Ghostface’s monstrous vaudeville, Rae Sremmud‘s turbocharged cyborg Kid’n’Play party-starting, Freddie Gibbs yelling “fuck tha police!”, FunkFlex’s guttural roar as he takes over the decks from Kaytranada, the climactic moment of Diplomats bellowing “SEX! MONEY! MURDER!” along with Jim Jones… seen live and direct, these are all as perfect as illustrations of this weird world as are Kendrick’s finely-tuned poetics. The whole thing starts to feel like an hallucinatory expression of a not-quite-human subterranean consciousness, a carnival of collectively repressed impulses exploding out like fireworks, and not just because of the tendrils of smoke curling around the place, either. As the place is finally cleared out, the last of the entourages gather their stragglers and leave, the elation among the Boiler Room team is truly ridiculous.
It feels like nothing should be able to follow that, and I’m resigned to a final couple of days of nothing but ribs, beer and industry schmoozing, but then the perfect curveball comes in the form of a last minute invite to PC Music‘s showcase the next night in the same venue as our Ray-Ban show. After their rather kooky cabaret-type Boiler Room broadcast on the Sunday – the day before most of us arrived in Austin – I felt like I’d had my fill of their schtick, but I’m persuaded to go and good god I’m glad of it. This is where all the pieces of the PC Music puzzle fall into place… because it’s a rave. For all that it can look conceptual, it becomes clear that this isn’t music of the intellect but of the urges.

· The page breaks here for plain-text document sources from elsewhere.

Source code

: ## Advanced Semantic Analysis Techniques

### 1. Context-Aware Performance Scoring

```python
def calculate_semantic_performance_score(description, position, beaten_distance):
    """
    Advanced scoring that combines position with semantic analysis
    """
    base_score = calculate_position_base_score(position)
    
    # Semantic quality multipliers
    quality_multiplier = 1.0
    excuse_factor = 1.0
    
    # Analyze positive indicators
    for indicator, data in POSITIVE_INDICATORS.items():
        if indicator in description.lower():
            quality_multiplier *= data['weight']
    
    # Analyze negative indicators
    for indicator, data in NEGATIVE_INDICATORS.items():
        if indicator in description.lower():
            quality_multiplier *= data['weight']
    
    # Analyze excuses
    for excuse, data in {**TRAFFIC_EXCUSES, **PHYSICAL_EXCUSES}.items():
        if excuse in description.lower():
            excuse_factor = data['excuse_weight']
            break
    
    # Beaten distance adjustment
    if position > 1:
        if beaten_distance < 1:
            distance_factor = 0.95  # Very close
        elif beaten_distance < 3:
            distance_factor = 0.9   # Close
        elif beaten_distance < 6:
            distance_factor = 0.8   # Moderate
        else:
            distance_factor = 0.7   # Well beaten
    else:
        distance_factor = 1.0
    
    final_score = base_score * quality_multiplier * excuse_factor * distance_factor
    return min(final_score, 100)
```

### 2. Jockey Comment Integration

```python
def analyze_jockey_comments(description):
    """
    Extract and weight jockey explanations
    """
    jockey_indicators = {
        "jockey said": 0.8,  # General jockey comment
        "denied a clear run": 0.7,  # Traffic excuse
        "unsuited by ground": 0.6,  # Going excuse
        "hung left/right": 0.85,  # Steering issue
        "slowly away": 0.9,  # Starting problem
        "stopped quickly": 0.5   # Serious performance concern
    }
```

I see a little circle of rave-bros fist-pumping to an ambient section full of trilling robot angel voices
As we watch a huge, buzzing crowd absorb and finally go wild to the warped noises, ultra-kawaii warbling and hard house shrillness, I finally realise just why this crew are capable of this kind of detournement of populist dance music: because they are British and have grown up with trance and hard house as background sound, as a kind of folk culture. And the jarring stylistic leaps, the archness, the refusal to delineate what’s pisstake and what’s not: this is jumbled, scrappy Britain all over. Just as much as the previous night, this is an expression of something deep and weird in the collective unconscious – but this time it’s a whizzing, fizzing, dizzy expression of uptight delight and tangled disturbance, and for all its awkward Britishness it’s perfectly pitched to hit international Generation EDM where it hurts most pleasurably.

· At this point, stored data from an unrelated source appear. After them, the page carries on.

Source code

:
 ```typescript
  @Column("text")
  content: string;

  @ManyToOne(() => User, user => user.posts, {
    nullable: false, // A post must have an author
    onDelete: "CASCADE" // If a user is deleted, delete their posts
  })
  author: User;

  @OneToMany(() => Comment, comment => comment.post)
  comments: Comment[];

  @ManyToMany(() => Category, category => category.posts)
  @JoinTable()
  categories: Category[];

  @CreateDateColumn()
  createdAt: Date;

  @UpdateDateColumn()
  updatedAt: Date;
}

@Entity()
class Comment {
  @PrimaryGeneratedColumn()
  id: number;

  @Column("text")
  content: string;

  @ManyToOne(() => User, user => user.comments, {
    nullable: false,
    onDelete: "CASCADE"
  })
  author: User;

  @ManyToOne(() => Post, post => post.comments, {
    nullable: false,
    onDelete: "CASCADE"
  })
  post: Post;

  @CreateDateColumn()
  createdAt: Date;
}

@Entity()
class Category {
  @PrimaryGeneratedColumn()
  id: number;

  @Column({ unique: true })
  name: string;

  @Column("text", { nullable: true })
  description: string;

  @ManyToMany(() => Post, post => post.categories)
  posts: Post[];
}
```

The lasers zap, the crowd wig out fully, and after a couple of hours I see a little circle of rave-bros fist-pumping to an ambient section full of trilling robot angel voices that sounds ripped from an anime dream-scene. Of course I do. Isn’t this what 21st century raves were always going to be about? I don’t even know any more: finally the scrambling is complete and I give up trying to understand. After four days solid of cops, crims, hip hop politics and music industry overload, this giddy non-sense is a blessed relief. In theory I should have learned a lot on this trip, but it seems that all I know is that I like flashing lights, funny noises and dancing crowds. Thankyou Austin, it’s been unreal.